Figure 2 Removal of stones using a Dormia basket. (A) Stones in the common bile duct. (B) Extraction of stones using a Dormia basket. (C) Clear bile duct at the end of the procedure.

Figure 3 Removal of distal CBD stones. (A) Large stone (arrow) in the lower common bile duct. (B) A large sphincterotomy was performed, followed by retrieval of the stone with a Dormia basket. (C) Bile duct with no evidence of stones at end of the procedure.

Common bile duct stones are often very friable. Once the large stones have been removed with the basket, a balloon catheter is sometimes required to remove small stone fragments and to obtain an occlusion cholangiogram demonstrating a clear biliary tree.

4.2.2 Problems with the Dormia basket

The stone is snared in the basket, which is impacted in the sphincterotomy opening.

There are several solutions.

• Withdraw the endoscope gradually and firmly, maintaining firm traction on the basket so that the endoscope and basket are integral. This may allow the stone to pass through the sphincterotomy orifice.

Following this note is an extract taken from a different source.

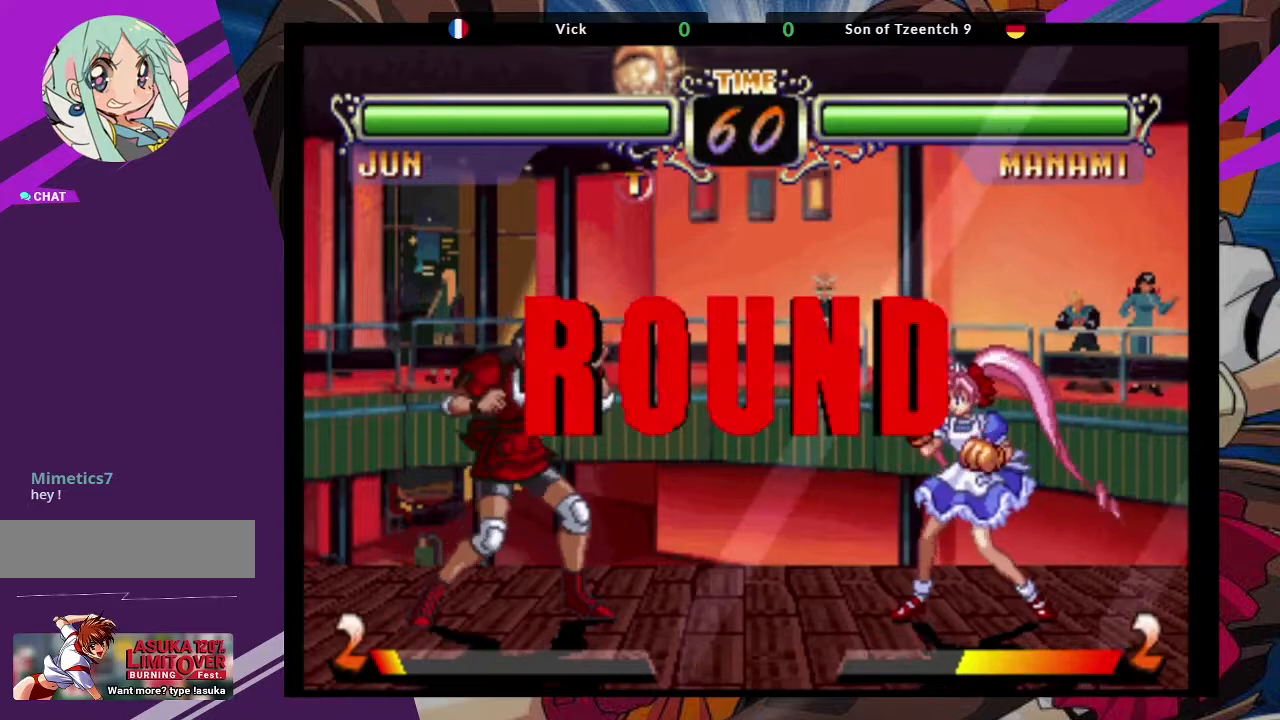
{"buttons": [], "left_stick": "center", "events": []}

• Advance the endoscope so that the tip of the endoscope is against the papilla. Force the basket into the operating channel. The basket will close as it is withdrawn into the operating channel, crushing the stones (Fig. 4).

• The basket should be attached to a lithotripter and the stones crushed (see Lithotripsy technique without withdrawal of the endoscope, below).

Figure 4 Wedged Dormia basket with stone. The endoscope is advanced so that the tip of the endoscope is against the papilla. The basket is forced into the operating channel. The stones are crushed as the basket closes as it is withdrawn into the operating channel.

Other options include extending the sphincterotomy, intra- or extracorporeal lithotripsy.

In cases where this fails, which is extremely rare, a nasobiliary drain can be inserted (see Chapter 10.19). The Dormia catheter is exteriorized like the nasobiliary drain. By pulling on it slightly every day, the stone and the Dormia become disimpacted within 48–72 h when the edema around the sphincterotomy subsides.